The best thing about a villa holiday in Bali is doing nothing at all. Be pampered with massage (in most cases your villa will book therapists to come to you – it’s de rigeur to tip the villa staff and massage staff at the end of the stay), indulge in great food and wine (see Dining Out) or go shopping. For a giggle, book an in-villa personal training session (‘Rose’ took us back to the 80’s with an aerobics session to the sound of techno pop that we’ll never forget) and for the more adventurous book into a surfing lesson (Surf Goddess runs surf and yoga retreats for women), go white water rafting, mountain biking or climb Batur volcano – all of which can be organised by your villa.

Dining out

Most luxury villas over in-house dining and catering options, but its also worth booking into some of the great restaurants and cafes Bali has to offer.
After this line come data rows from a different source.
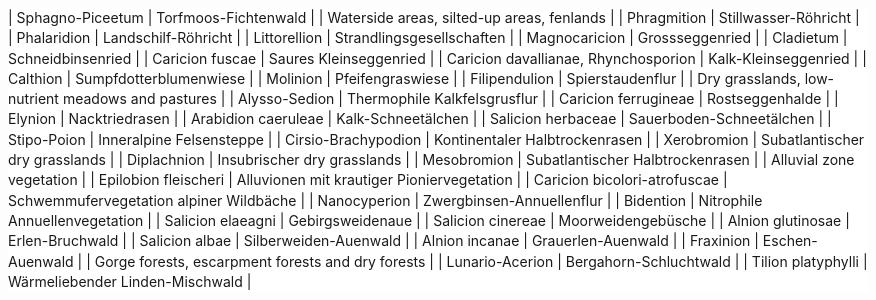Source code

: | Sphagno-Piceetum | Torfmoos-Fichtenwald |
| Waterside areas, silted-up areas, fenlands |
| Phragmition | Stillwasser-Röhricht |
| Phalaridion | Landschilf-Röhricht |
| Littorellion | Strandlingsgesellschaften |
| Magnocaricion | Grossseggenried |
| Cladietum | Schneidbinsenried |
| Caricion fuscae | Saures Kleinseggenried |
| Caricion davallianae, Rhynchosporion | Kalk-Kleinseggenried |
| Calthion | Sumpfdotterblumenwiese |
| Molinion | Pfeifengraswiese |
| Filipendulion | Spierstaudenflur |
| Dry grasslands, low-nutrient meadows and pastures |
| Alysso-Sedion | Thermophile Kalkfelsgrusflur |
| Caricion ferrugineae | Rostseggenhalde |
| Elynion | Nacktriedrasen |
| Arabidion caeruleae | Kalk-Schneetälchen |
| Salicion herbaceae | Sauerboden-Schneetälchen |
| Stipo-Poion | Inneralpine Felsensteppe |
| Cirsio-Brachypodion | Kontinentaler Halbtrockenrasen |
| Xerobromion | Subatlantischer dry grasslands |
| Diplachnion | Insubrischer dry grasslands |
| Mesobromion | Subatlantischer Halbtrockenrasen |
| Alluvial zone vegetation |
| Epilobion fleischeri | Alluvionen mit krautiger Pioniervegetation |
| Caricion bicolori-atrofuscae | Schwemmufervegetation alpiner Wildbäche |
| Nanocyperion | Zwergbinsen-Annuellenflur |
| Bidention | Nitrophile Annuellenvegetation |
| Salicion elaeagni | Gebirgsweidenaue |
| Salicion cinereae | Moorweidengebüsche |
| Alnion glutinosae | Erlen-Bruchwald |
| Salicion albae | Silberweiden-Auenwald |
| Alnion incanae | Grauerlen-Auenwald |
| Fraxinion | Eschen-Auenwald |
| Gorge forests, escarpment forests and dry forests |
| Lunario-Acerion | Bergahorn-Schluchtwald |
| Tilion platyphylli | Wärmeliebender Linden-Mischwald |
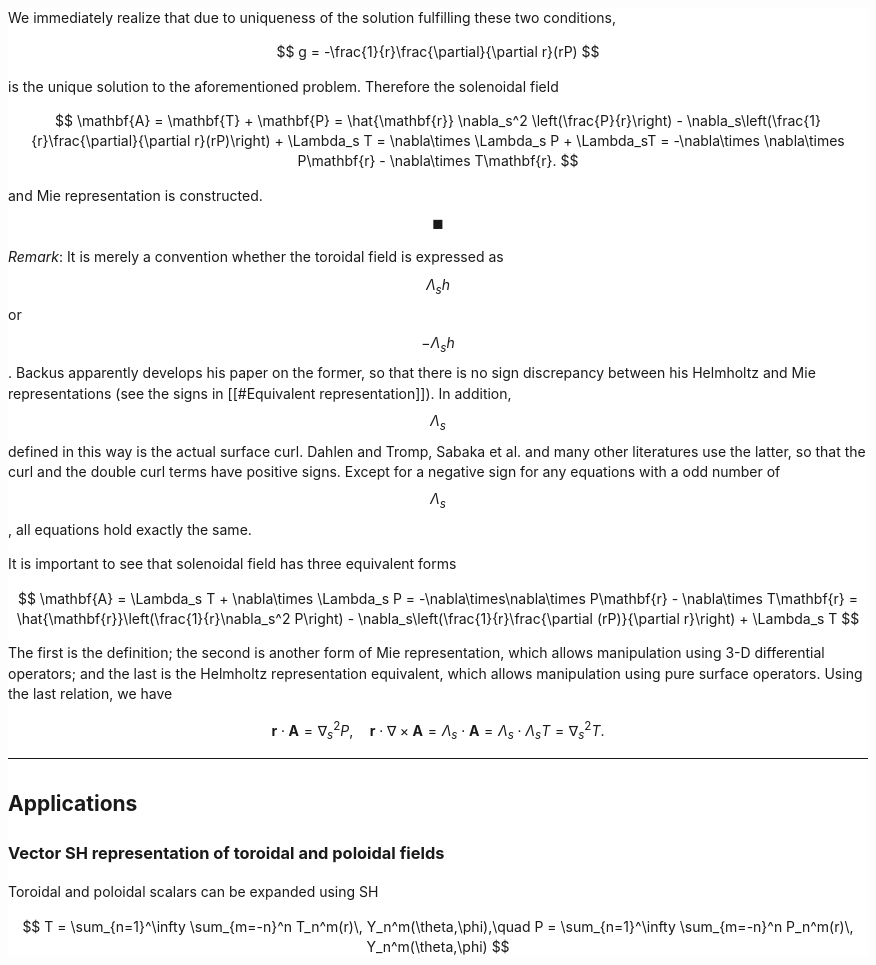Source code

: We immediately realize that due to uniqueness of the solution fulfilling these two conditions,

$$
g = -\frac{1}{r}\frac{\partial}{\partial r}(rP)
$$

is the unique solution to the aforementioned problem. Therefore the solenoidal field

$$
\mathbf{A} = \mathbf{T} + \mathbf{P} = \hat{\mathbf{r}} \nabla_s^2 \left(\frac{P}{r}\right) - \nabla_s\left(\frac{1}{r}\frac{\partial}{\partial r}(rP)\right) + \Lambda_s T = \nabla\times \Lambda_s P + \Lambda_sT = -\nabla\times \nabla\times P\mathbf{r} - \nabla\times T\mathbf{r}.
$$

and Mie representation is constructed. $$\blacksquare$$ 

*Remark*: It is merely a convention whether the toroidal field is expressed as $$\Lambda_s h$$ or $$-\Lambda_s h$$. Backus apparently develops his paper on the former, so that there is no sign discrepancy between his Helmholtz and Mie representations (see the signs in [[#Equivalent representation]]). In addition, $$\Lambda_s$$ defined in this way is the actual surface curl. Dahlen and Tromp, Sabaka et al. and many other literatures use the latter, so that the curl and the double curl terms have positive signs. Except for a negative sign for any equations with a odd number of $$\Lambda_s$$, all equations hold exactly the same.

It is important to see that solenoidal field has three equivalent forms

$$
\mathbf{A} = \Lambda_s T + \nabla\times \Lambda_s P = -\nabla\times\nabla\times P\mathbf{r} - \nabla\times T\mathbf{r} = \hat{\mathbf{r}}\left(\frac{1}{r}\nabla_s^2 P\right) - \nabla_s\left(\frac{1}{r}\frac{\partial (rP)}{\partial r}\right) + \Lambda_s T
$$

The first is the definition; the second is another form of Mie representation, which allows manipulation using 3-D differential operators; and the last is the Helmholtz representation equivalent, which allows manipulation using pure surface operators.
Using the last relation, we have

$$
\mathbf{r}\cdot \mathbf{A} = \nabla_s^2 P,\quad \mathbf{r}\cdot \nabla\times \mathbf{A} = \Lambda_s\cdot \mathbf{A} = \Lambda_s\cdot \Lambda_s T = \nabla_s^2 T. 
$$


---

## Applications

### Vector SH representation of toroidal and poloidal fields
Toroidal and poloidal scalars can be expanded using SH

$$
T = \sum_{n=1}^\infty \sum_{m=-n}^n T_n^m(r)\, Y_n^m(\theta,\phi),\quad P = \sum_{n=1}^\infty \sum_{m=-n}^n P_n^m(r)\, Y_n^m(\theta,\phi)
$$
In Ubud, try Mozaic* for award-winning French-Indonesian fusion cuisine in a beautiful setting; and Bridges* for fine dining in a relaxed setting, a cocktail lounge overlooking the river and Ubud’s only wine bar. In Seminyak, al fresco dining overlooking the beach at BREEZE at The Samaya and cocktails by the pool at Nutmeg Restaurant at Hu’Bar; head to La Lucciola (Kaya Ayu Beach, Temple Petitenget, Kerobokan) for a great brunch, or hang out with cool ex-pat types over what’s rumoured to be the best coffee in town at the Grocer & Grind.  The Beach House at Echo Beach (Jl Nura Batu Mejan) is renowned for its seafood BBQ. * Bookings essential.


Bali is a shopping mecca for those who love Bali-style furnishings, homewares, woven baskets, garden furniture, amazing lights, Buddha and Ganesh statues, clothing and silver jewellery. There’s also a lot of not-so-great stuff that can make shopping overwhelming, so it’s a good idea to pick up a Luxe Guide a basic guide to start with. Many of the upmarket homewares, stone Buddha and lighting shops will also organise shipping home for you at a reasonable cost.

 Visas & Departure taxes

30-day visas can be obtained on arrival Denpassar Airport. Tip: To avoid the often two-hour long immigration queues, ask your villa to book a ‘fast track immigration’ service or book it through Bali Concierge for US$55 (including your visa and the VIP service). Keep Rps 150,000 up your sleeve for departure tax.

 * ‘Bogan’ is a slang Australian term used to describe uncouth, usually lower-class people with bad taste and quite commonly, loud mannerisms. A bogan is akin to what Brits refer to as a ‘chav’ and Americans call‘trailer park trash’.

** Bali is a mecca for surfers and whilst there are some bogan surfers it would be unkind of me to lump the two together.

*** ‘Thongs’ is the Australian term for flip flops, sandals or Jandals.